Securing the airway is a challenge in cases of complete fusion of the cervical spine and severe restriction of neck movements. Cervical vertebral fusion predisposes patients to the risk of neurological damage during positioning. In this case, anesthesia was successfully managed with a general anesthetic technique using awake fiber optic technique for orotracheal intubation followed by submental intubation. The nasotracheal route was the only suitable choice of intubation with unhindered surgical access that allowed dental occlusion. Due to nasal septum deviation and contralateral inferior turbinate hypertrophy, only the orotracheal route of securing the airway was possible. Due to restrictive lung disease and cervical spine fusion, he was not subjected to elective turbinate reduction and septoplasty. Hence, submental intubation was chosen as an alternative to conventional tracheostomy, which is more invasive and associated with complications such as hemorrhage, subcutaneous emphysema, pneumothorax, recurrent laryngeal nerve palsy, tracheomalacia, tracheal stenosis and erosions, respiratory tract infections, decannulation problems, scarring, and dysphagia.

Submental intubation is not completely free of complications. There is always a risk of arterial desaturation during the conversion from oral intubation to sub-mental intubation and vice versa. The pilot balloon can also be damaged during the tube transfer, and it may be difficult to pass the tube through the incision or reattaching the connector to the endotracheal tube. Complications like hemorrhage, accidental extubation, tube obstruction, and tube leakage are more difficult to manage in the submental route. Other complications include damage to the lingual nerve, salivary ducts, and orocutaneous fistula. He was followed up without complications and recovered well.

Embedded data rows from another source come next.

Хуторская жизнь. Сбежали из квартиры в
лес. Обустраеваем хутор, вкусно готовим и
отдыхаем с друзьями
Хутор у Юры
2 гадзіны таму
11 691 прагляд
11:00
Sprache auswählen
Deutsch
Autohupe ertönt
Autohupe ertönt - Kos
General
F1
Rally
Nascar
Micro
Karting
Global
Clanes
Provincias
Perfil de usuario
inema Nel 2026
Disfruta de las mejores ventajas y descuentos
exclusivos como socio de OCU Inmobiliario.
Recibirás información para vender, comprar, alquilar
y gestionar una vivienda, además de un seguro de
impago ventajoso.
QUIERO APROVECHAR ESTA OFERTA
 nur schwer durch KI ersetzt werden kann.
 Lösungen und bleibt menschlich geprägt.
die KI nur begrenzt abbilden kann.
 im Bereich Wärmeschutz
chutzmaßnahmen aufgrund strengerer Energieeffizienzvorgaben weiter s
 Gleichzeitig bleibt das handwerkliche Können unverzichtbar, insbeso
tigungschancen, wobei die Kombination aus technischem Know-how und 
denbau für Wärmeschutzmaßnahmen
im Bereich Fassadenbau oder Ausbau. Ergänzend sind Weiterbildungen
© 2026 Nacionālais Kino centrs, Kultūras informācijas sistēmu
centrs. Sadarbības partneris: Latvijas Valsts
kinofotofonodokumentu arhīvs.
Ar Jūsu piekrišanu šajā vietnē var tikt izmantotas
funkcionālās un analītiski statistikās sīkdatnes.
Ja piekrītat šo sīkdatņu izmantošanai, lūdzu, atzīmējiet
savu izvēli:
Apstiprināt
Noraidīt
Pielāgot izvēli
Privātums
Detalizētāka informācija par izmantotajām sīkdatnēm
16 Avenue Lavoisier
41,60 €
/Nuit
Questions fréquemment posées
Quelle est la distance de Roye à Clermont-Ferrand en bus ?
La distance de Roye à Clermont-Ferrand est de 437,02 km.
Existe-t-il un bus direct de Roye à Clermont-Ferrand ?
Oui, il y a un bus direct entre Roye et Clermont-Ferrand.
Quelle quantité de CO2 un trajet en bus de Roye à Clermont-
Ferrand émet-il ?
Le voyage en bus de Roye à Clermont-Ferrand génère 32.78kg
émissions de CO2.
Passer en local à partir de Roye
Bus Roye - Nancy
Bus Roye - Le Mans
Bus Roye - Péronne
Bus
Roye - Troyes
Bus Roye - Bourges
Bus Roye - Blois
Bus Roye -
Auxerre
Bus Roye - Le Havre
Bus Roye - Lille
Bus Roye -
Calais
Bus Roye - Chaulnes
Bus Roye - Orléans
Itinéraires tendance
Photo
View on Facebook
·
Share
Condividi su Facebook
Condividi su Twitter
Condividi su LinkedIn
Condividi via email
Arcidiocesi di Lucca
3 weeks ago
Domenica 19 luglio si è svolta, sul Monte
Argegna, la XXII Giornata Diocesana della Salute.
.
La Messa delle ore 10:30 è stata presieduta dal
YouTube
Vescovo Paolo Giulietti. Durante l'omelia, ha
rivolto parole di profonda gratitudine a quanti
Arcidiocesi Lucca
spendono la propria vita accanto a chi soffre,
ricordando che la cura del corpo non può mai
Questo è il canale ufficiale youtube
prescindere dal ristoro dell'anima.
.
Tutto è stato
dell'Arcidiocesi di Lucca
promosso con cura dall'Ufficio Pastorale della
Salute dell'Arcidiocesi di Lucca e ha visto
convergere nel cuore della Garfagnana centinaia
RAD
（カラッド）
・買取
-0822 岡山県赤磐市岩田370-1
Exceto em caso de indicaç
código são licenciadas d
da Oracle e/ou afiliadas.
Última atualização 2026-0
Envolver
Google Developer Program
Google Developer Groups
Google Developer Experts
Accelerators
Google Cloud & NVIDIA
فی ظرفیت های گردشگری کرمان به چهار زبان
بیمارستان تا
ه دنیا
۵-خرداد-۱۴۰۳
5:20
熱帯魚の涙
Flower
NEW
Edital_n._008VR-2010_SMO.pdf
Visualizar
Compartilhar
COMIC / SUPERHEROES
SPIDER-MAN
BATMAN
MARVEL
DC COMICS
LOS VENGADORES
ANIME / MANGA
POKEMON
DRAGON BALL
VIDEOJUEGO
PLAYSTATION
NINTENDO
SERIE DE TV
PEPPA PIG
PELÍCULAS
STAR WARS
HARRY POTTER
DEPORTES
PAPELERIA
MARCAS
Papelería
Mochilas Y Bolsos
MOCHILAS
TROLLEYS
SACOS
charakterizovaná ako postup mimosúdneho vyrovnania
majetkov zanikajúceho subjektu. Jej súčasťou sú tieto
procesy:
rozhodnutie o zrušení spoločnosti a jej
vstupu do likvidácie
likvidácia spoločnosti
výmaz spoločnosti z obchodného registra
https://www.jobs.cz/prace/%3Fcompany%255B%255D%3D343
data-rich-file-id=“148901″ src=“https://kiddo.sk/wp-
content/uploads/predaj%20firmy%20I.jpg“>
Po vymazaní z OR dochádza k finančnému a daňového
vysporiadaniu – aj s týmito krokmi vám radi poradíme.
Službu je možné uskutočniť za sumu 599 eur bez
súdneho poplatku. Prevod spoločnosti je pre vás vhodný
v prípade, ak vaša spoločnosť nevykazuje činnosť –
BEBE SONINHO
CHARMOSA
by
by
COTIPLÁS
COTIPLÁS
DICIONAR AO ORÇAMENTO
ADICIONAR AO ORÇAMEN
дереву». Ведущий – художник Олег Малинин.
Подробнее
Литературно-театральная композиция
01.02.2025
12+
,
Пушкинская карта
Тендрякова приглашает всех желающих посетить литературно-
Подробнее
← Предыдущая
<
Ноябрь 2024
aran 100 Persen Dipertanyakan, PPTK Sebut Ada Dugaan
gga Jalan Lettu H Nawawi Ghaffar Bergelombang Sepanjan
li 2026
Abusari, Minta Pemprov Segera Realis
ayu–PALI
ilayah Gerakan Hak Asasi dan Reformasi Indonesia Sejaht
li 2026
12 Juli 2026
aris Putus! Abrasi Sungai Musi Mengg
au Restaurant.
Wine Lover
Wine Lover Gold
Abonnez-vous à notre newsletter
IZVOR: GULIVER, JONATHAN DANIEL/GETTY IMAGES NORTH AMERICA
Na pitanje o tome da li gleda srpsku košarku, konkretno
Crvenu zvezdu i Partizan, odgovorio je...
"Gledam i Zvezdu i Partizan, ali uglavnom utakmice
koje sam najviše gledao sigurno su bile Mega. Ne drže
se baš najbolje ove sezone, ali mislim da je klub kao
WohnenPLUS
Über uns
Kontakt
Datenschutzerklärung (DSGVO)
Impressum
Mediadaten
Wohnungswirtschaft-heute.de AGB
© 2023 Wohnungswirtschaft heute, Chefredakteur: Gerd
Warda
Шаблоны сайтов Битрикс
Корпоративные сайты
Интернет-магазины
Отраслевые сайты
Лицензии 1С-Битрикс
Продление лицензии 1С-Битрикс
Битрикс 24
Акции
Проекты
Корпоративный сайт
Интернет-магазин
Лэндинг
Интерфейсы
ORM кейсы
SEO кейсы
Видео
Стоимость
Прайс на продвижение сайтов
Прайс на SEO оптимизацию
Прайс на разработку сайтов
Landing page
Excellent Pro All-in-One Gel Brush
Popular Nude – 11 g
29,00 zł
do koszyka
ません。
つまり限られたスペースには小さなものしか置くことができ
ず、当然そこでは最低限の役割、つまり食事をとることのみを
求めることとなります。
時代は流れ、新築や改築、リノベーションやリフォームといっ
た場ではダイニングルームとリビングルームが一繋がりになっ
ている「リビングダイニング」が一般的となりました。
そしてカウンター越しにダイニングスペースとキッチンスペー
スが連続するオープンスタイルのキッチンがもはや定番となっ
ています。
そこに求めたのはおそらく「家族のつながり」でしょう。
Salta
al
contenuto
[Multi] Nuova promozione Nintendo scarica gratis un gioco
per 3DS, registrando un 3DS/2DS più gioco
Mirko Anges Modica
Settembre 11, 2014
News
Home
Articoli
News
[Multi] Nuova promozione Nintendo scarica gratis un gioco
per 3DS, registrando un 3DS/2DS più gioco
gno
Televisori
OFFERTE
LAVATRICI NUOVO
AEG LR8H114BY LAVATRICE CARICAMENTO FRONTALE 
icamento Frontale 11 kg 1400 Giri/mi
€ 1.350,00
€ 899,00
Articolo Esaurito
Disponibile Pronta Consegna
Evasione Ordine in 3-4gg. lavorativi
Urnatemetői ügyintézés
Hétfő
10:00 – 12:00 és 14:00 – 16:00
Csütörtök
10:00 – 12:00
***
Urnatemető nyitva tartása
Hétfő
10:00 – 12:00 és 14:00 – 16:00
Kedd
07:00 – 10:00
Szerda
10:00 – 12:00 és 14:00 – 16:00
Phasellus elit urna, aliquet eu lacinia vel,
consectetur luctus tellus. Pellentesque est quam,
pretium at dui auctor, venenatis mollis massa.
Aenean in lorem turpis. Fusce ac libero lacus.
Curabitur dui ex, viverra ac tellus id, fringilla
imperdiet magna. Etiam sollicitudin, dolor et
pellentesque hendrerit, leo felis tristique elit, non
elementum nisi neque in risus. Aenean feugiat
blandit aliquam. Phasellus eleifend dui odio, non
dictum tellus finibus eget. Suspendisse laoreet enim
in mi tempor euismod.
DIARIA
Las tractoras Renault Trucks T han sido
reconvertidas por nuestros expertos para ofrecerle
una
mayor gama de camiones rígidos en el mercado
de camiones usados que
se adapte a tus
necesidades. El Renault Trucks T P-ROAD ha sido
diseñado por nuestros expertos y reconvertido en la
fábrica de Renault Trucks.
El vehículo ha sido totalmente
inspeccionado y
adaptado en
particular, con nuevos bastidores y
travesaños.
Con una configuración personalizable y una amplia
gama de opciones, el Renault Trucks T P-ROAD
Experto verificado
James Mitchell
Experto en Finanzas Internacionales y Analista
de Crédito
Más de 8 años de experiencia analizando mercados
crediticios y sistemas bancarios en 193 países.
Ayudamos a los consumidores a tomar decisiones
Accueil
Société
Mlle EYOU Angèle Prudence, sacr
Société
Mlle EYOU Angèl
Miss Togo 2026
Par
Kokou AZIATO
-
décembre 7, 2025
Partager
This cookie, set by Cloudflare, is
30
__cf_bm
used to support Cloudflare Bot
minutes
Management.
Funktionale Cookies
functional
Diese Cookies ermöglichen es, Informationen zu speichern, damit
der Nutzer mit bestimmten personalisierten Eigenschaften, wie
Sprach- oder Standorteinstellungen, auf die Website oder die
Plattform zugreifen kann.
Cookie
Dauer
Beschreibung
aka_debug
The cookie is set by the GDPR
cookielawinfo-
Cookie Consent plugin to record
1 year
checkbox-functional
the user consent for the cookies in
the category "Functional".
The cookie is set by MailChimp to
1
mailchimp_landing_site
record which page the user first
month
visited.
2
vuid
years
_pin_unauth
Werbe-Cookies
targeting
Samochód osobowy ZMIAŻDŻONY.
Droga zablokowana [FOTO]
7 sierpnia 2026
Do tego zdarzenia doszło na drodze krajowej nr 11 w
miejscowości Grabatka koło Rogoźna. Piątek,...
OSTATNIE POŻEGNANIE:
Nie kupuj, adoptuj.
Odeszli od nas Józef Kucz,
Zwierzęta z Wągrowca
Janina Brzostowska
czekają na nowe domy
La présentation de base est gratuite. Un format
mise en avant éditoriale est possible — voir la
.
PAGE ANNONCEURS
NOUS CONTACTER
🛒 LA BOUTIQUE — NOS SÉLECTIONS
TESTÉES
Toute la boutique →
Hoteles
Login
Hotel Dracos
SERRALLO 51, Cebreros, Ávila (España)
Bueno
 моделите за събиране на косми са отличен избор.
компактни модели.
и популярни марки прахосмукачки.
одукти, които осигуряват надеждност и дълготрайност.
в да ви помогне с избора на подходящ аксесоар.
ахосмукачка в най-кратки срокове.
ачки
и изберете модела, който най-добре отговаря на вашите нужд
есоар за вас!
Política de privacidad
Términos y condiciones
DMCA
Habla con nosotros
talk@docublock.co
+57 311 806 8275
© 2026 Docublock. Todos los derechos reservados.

We highlight this case to discuss anesthesia management during orthognathic surgery for patients with KFS. Here, patient-related factors like an anticipated difficult airway, thoracic kyphoscoliosis, cervical vertebral fusion with a potential of serious neurological injuries and other system involvement require consideration. Elective postoperative care is very important in these patients considering the potential for postoperative airway obstruction due to laryngeal edema and soft tissue swelling.